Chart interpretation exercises
****

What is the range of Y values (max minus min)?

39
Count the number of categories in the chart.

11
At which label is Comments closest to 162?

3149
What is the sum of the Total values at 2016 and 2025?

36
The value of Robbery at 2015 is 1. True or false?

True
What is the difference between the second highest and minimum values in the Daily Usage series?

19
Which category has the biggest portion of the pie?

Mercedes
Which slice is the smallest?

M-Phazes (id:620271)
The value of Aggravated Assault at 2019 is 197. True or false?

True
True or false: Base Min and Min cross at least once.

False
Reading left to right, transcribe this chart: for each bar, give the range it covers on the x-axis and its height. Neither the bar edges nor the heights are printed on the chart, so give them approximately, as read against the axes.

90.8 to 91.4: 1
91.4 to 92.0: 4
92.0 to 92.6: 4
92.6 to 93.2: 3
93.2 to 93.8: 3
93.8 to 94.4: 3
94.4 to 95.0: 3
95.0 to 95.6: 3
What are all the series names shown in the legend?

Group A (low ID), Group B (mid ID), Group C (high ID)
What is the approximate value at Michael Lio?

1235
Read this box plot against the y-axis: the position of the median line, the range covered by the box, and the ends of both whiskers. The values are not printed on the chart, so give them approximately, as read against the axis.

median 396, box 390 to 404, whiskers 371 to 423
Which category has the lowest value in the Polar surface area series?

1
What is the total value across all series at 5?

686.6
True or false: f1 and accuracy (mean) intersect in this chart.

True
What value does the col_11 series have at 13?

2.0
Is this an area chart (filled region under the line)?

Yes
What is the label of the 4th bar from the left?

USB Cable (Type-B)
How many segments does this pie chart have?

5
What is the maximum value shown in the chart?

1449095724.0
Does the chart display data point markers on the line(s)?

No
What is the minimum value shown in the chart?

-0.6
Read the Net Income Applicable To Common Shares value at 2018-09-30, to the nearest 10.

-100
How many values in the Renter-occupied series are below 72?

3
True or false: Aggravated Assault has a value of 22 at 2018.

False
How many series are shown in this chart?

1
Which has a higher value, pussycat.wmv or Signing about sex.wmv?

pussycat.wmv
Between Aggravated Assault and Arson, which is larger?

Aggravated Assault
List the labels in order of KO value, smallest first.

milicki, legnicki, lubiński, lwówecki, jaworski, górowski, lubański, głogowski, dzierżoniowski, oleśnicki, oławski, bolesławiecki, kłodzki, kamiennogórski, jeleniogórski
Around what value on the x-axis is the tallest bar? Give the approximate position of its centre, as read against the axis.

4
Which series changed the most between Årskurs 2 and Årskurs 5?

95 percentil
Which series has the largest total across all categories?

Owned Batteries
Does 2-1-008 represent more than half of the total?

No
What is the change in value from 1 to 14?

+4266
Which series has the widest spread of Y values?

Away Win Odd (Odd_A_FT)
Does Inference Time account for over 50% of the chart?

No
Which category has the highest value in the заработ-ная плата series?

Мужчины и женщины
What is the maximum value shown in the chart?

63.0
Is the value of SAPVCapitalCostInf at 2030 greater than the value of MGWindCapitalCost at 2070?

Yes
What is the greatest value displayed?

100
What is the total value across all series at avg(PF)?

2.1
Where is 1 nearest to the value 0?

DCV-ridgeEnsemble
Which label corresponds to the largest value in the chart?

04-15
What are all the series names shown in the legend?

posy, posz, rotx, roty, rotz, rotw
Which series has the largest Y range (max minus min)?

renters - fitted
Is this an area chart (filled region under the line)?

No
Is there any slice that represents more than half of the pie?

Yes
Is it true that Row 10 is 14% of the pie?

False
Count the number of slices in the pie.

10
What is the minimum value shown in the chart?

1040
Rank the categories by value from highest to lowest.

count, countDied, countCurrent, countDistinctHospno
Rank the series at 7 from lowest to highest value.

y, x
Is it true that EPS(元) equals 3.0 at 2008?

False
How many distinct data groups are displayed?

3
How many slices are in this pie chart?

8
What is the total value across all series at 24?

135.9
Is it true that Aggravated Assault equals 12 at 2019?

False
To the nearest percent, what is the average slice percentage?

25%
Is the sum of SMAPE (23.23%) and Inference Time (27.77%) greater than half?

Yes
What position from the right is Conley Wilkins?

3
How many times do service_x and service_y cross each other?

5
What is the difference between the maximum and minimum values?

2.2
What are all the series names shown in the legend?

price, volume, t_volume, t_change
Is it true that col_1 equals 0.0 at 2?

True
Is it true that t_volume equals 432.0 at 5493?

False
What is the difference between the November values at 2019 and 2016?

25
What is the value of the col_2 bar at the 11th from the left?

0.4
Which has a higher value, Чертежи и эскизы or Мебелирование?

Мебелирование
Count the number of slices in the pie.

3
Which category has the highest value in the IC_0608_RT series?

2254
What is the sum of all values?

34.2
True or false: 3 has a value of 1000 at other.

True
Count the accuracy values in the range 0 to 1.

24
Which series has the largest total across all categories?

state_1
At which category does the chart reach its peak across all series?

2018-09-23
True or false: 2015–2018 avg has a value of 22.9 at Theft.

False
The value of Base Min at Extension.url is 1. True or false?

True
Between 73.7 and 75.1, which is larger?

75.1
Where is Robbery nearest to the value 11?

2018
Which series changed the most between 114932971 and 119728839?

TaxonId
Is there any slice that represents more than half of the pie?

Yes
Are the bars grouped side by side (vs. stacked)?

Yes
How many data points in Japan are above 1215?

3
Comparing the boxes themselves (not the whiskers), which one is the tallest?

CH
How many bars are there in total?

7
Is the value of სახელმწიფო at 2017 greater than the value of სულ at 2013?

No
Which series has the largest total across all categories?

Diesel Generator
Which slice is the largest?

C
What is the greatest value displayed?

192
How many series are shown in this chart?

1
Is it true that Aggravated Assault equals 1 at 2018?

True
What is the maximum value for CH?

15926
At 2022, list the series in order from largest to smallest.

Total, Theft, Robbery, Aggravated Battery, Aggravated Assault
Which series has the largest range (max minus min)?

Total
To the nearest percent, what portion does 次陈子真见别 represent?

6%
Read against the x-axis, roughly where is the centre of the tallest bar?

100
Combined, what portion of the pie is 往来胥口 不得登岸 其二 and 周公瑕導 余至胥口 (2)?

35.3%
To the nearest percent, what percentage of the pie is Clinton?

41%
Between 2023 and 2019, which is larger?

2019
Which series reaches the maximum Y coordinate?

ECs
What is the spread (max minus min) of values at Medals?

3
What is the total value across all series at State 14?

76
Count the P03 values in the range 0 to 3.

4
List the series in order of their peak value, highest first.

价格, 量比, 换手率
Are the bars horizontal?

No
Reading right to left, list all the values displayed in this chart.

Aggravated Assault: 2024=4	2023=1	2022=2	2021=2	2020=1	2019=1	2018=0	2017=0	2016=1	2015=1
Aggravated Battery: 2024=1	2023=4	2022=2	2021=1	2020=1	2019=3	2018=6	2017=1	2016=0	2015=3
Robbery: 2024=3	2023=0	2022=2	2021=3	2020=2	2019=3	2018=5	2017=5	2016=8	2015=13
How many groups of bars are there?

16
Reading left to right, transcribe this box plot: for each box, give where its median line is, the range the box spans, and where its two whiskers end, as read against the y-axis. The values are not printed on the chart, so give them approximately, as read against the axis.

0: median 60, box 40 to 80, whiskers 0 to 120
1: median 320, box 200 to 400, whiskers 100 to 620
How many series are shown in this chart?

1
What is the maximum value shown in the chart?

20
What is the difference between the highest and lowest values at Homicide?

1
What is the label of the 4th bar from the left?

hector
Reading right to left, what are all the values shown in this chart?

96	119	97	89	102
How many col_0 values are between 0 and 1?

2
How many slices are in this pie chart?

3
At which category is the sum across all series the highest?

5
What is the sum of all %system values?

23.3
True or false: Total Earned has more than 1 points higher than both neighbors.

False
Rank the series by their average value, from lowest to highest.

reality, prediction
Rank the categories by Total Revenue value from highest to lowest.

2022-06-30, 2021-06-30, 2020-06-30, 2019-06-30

****

Pick out every line of the data that contains the word "half", matching case exactly, and copy each one in full.

Does 2-1-008 represent more than half of the total?
Is there any slice that represents more than half of the pie?
Is the sum of SMAPE (23.23%) and Inference Time (27.77%) greater than half?
Is there any slice that represents more than half of the pie?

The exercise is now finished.